Study text below:
I am trying to read in and manipulate data that I have stored in large data sets. Each file is about 5GB. I mostly need to be able to grab chunks of specific data out of these data sets. I also have a similar 38 MB file that I use for testing. I initially used read.table to read in chunks of the file using 'nrows' and 'skip'. However, this process take s a huge amount of time because the act of skipping an increasing amount of rows is time consuming. Here is the code I had:
numskip = 0 #how many lines in the file to skip
cur_list = read.table("file.txt", header = TRUE, sep = ',',nrows = 200000, skip = numskip, col.names = col) #col is a vector of column names
I set this up in a while loop and increasing numskip to grab the next chunk of data, but as numskip increasing, the process slowed significantly.
I briefly tried using read.lines to read in data line by line, but a few threads pointed me towards the sqdl package. I wrote the following bit of code:
library(sqldf)
f = file("bigfile.txt")
dataset = sqldf("select * from f where CusomterID = 7127382") #example of what I would like to be able to grab
From what I understand, sqldf will allow me to use SQL queries to return sets of the data from the database without R doing anything, provided that the subset isn't then too big for R to handle.
End of Study text.
**Task brief:**
Write the next part of the post about pulling chunks out of large data files in R, starting right after its final sentence.
Material provided below:
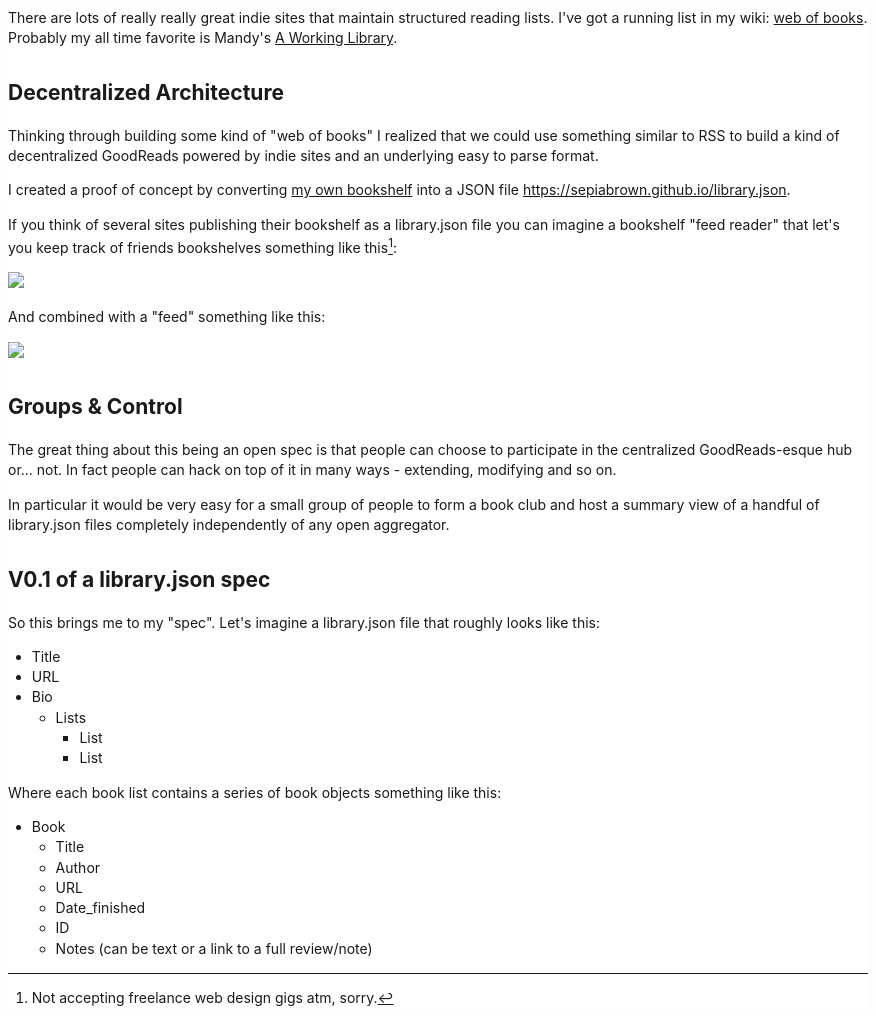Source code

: There are lots of really really great indie sites that maintain structured reading lists. I've got a running list in my wiki: [web of books](https://sepiabrown.github.io/wiki/books/bookshelves/). Probably my all time favorite is Mandy's [A Working Library](https://aworkinglibrary.com/).

## Decentralized Architecture

Thinking through building some kind of "web of books" I realized that we could use something similar to RSS to build a kind of decentralized GoodReads powered by indie sites and an underlying easy to parse format.

I created a proof of concept by converting [my own bookshelf](https://sepiabrown.github.io/wiki/books/books-read/) into a JSON file <https://sepiabrown.github.io/library.json>.

If you think of several sites publishing their bookshelf as a library.json file you can imagine a bookshelf "feed reader" that let's you keep track of friends bookshelves something like this[^loldesign]:

[^loldesign]: Not accepting freelance web design gigs atm, sorry.

![](/images/library-json.png)

And combined with a "feed" something like this:

![](/images/library-json-feed.png)

## Groups & Control

The great thing about this being an open spec is that people can choose to participate in the centralized GoodReads-esque hub or... not. In fact people can hack on top of it in many ways - extending, modifying and so on.

In particular it would be very easy for a small group of people to form a book club and host a summary view of a handful of library.json files completely independently of any open aggregator.

## V0.1 of a library.json spec

So this brings me to my "spec". Let's imagine a library.json file that roughly looks like this:

- Title
- URL
- Bio
    - Lists
        - List
        - List

Where each book list contains a series of book objects something like this:

- Book
    - Title
    - Author
    - URL
    - Date_finished
    - ID
    - Notes (can be text or a link to a full review/note)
End of Material provided.
**Exercise output:**
The problem is that my 4GB machine runs out of memory when I run the large files (though not the smaller test file). I found this odd because I know that SQLite can handle much larger files than 5GB, and R shouldn't be doing any of the processing. Would using PostGreSQL help? do I just need a better machine with more RAM? Should I give up on sqldf and find a different way to do this?
To wrap this up, here's an example of the data I am working with:
"Project" "CustomerID" "Stamp" "UsagePoint" "UsagePointType" "Energy"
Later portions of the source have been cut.